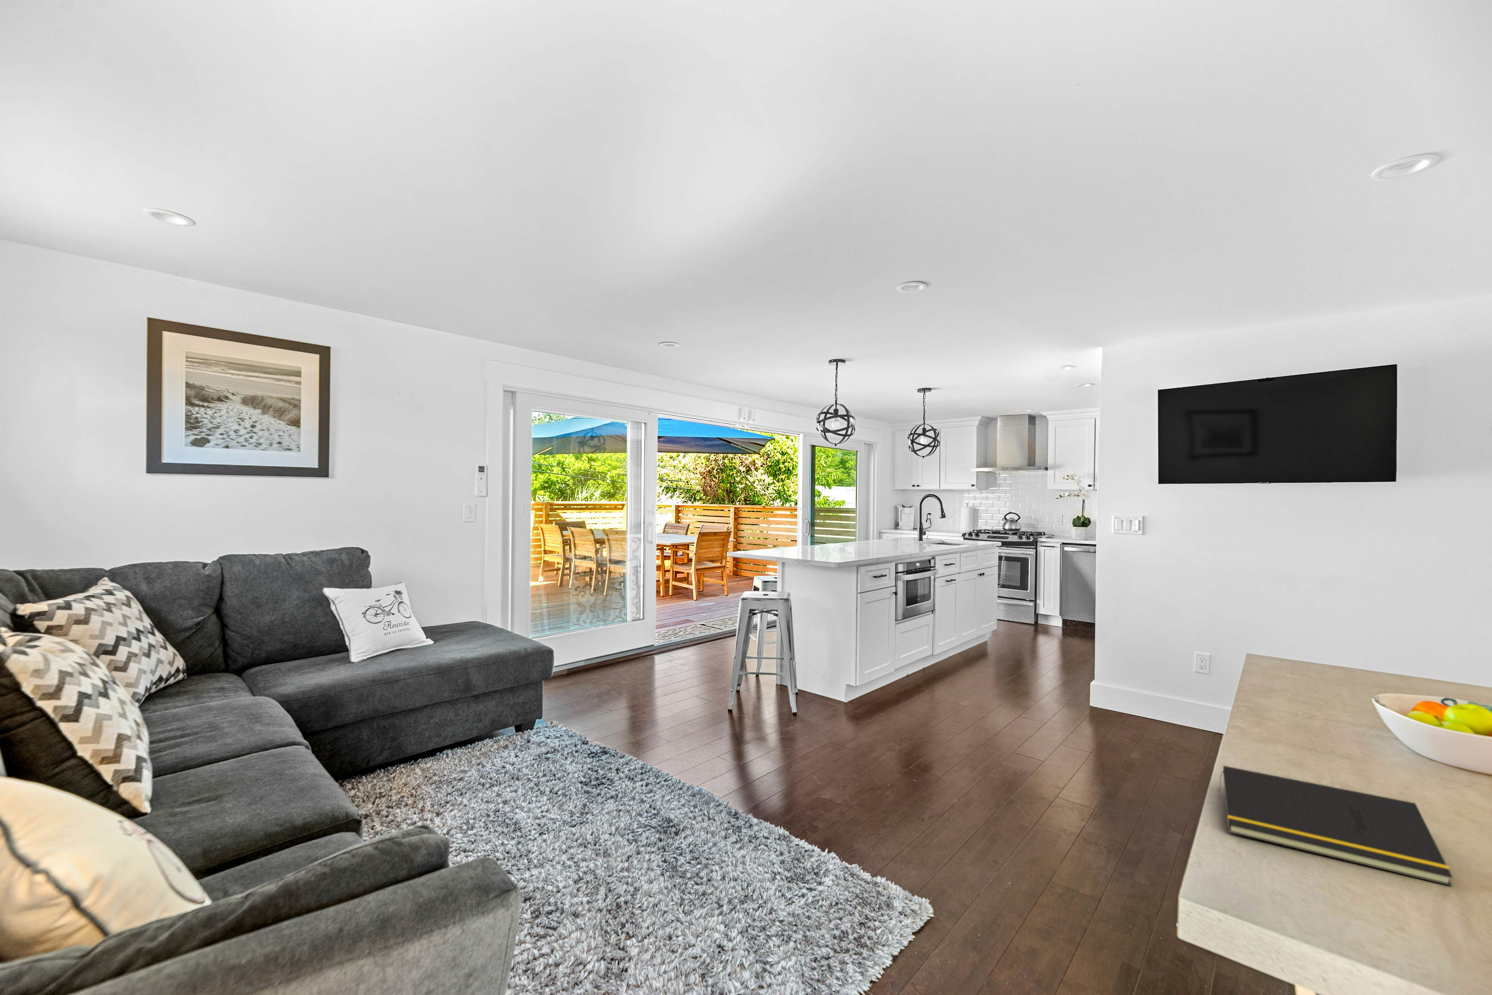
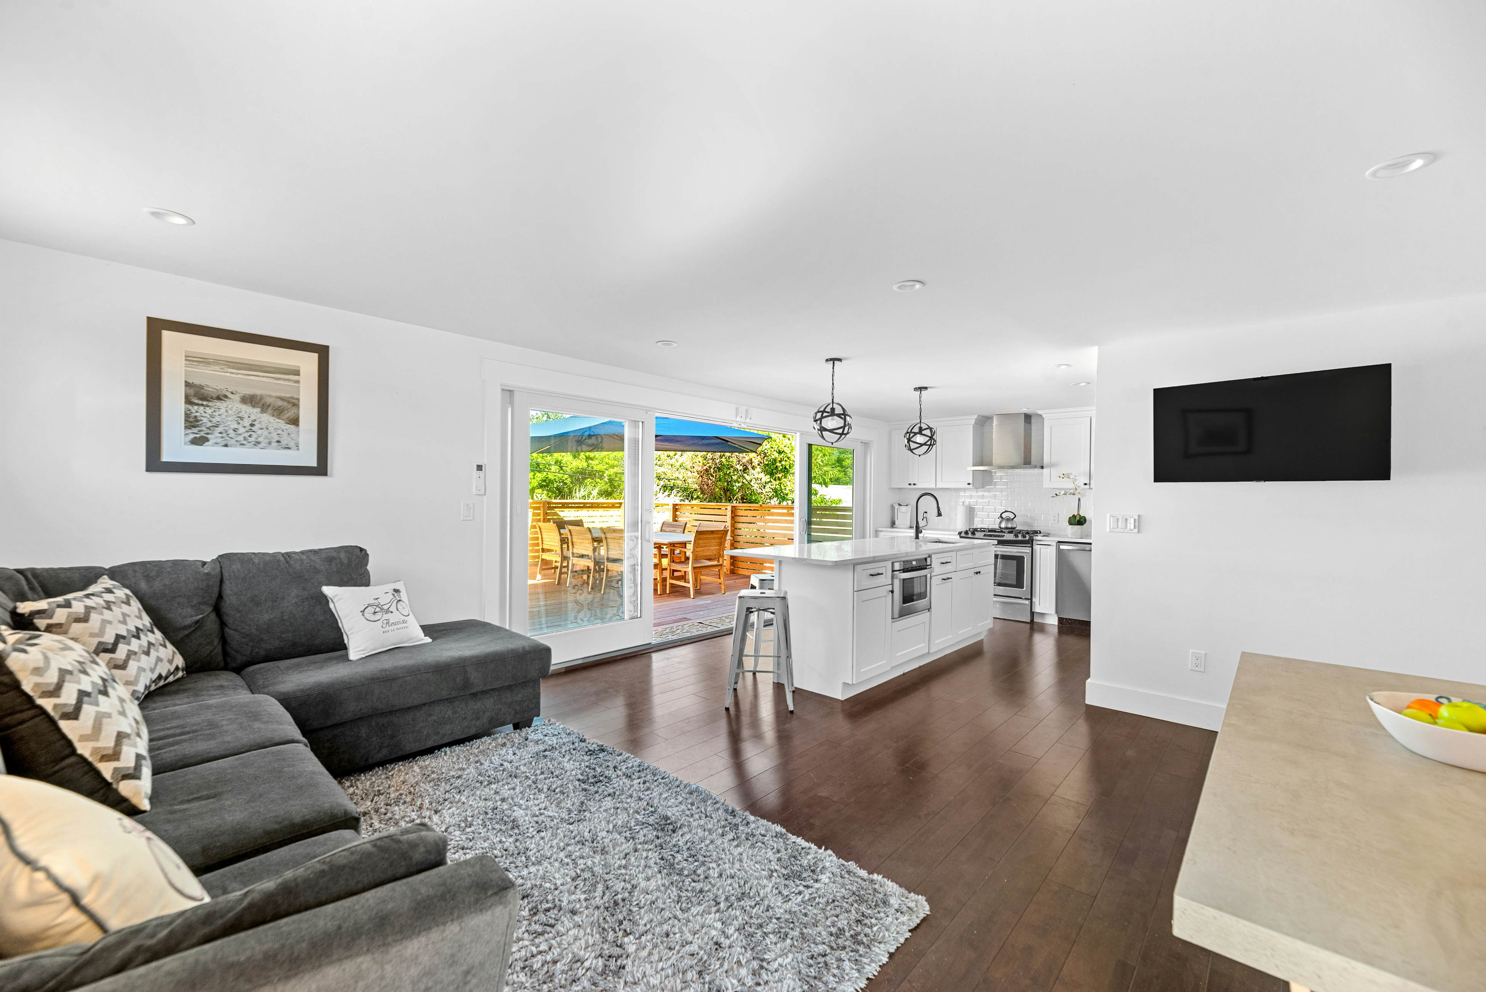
- notepad [1218,765,1453,886]
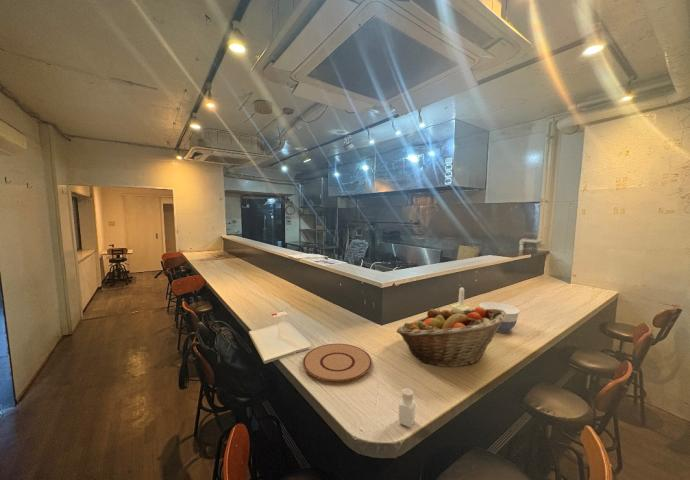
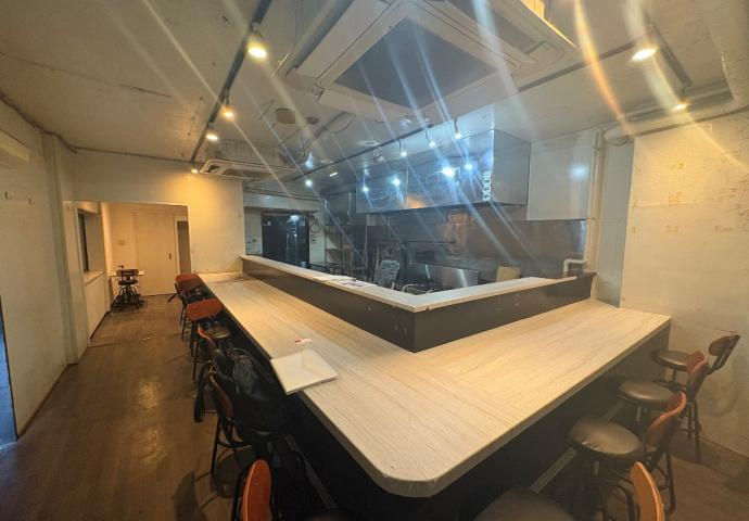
- candle [450,286,472,311]
- fruit basket [396,306,507,368]
- pepper shaker [397,387,416,428]
- plate [302,343,373,383]
- bowl [478,301,521,334]
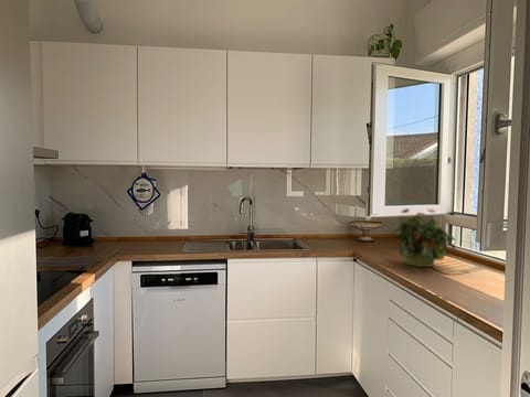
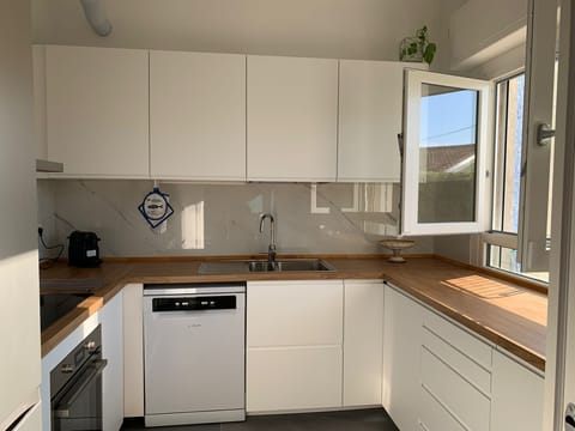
- potted plant [391,207,457,268]
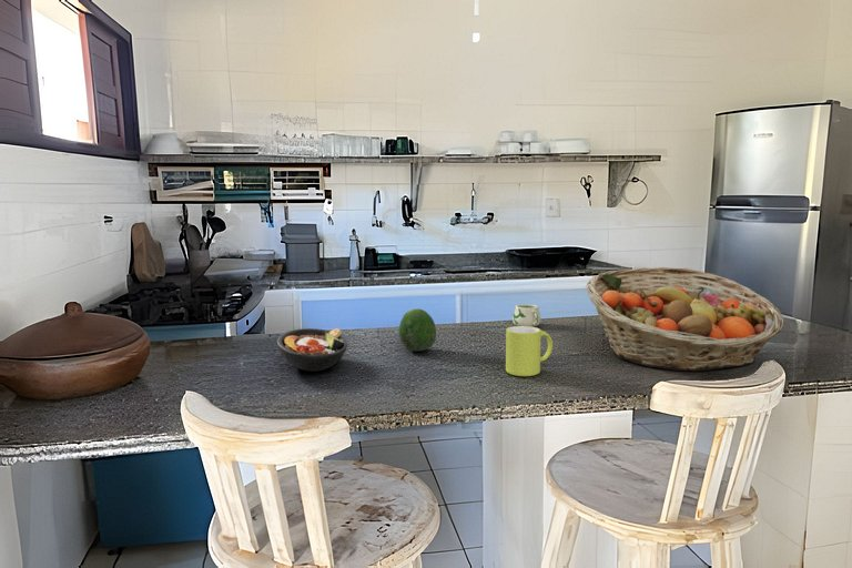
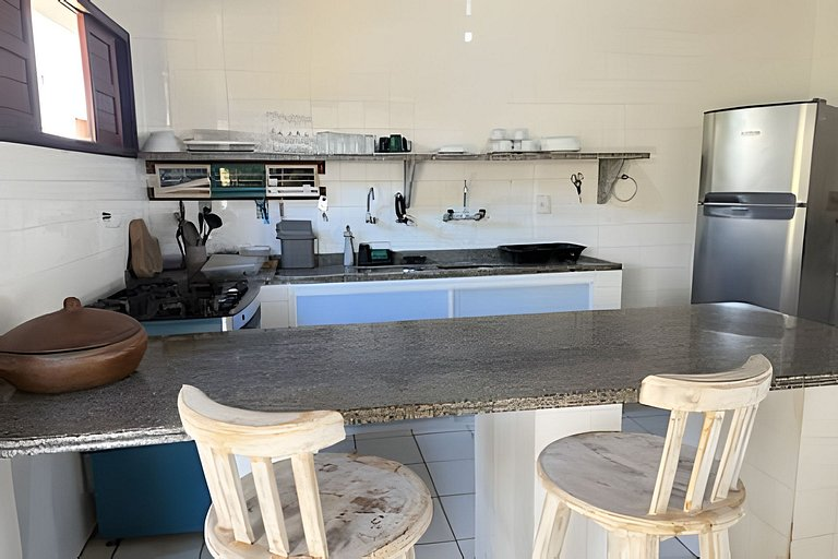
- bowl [276,327,348,373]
- fruit basket [586,266,785,372]
- fruit [398,307,437,352]
- mug [511,303,541,327]
- mug [505,325,554,377]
......
### [What you need to do]
Using the data above, print every line exactly, omitting pictures.

### [Output of the task]
- notepad [1218,765,1453,886]
- candle [450,286,472,311]
- fruit basket [396,306,507,368]
- pepper shaker [397,387,416,428]
- plate [302,343,373,383]
- bowl [478,301,521,334]
- potted plant [391,207,457,268]
- bowl [276,327,348,373]
- fruit basket [586,266,785,372]
- fruit [398,307,437,352]
- mug [511,303,541,327]
- mug [505,325,554,377]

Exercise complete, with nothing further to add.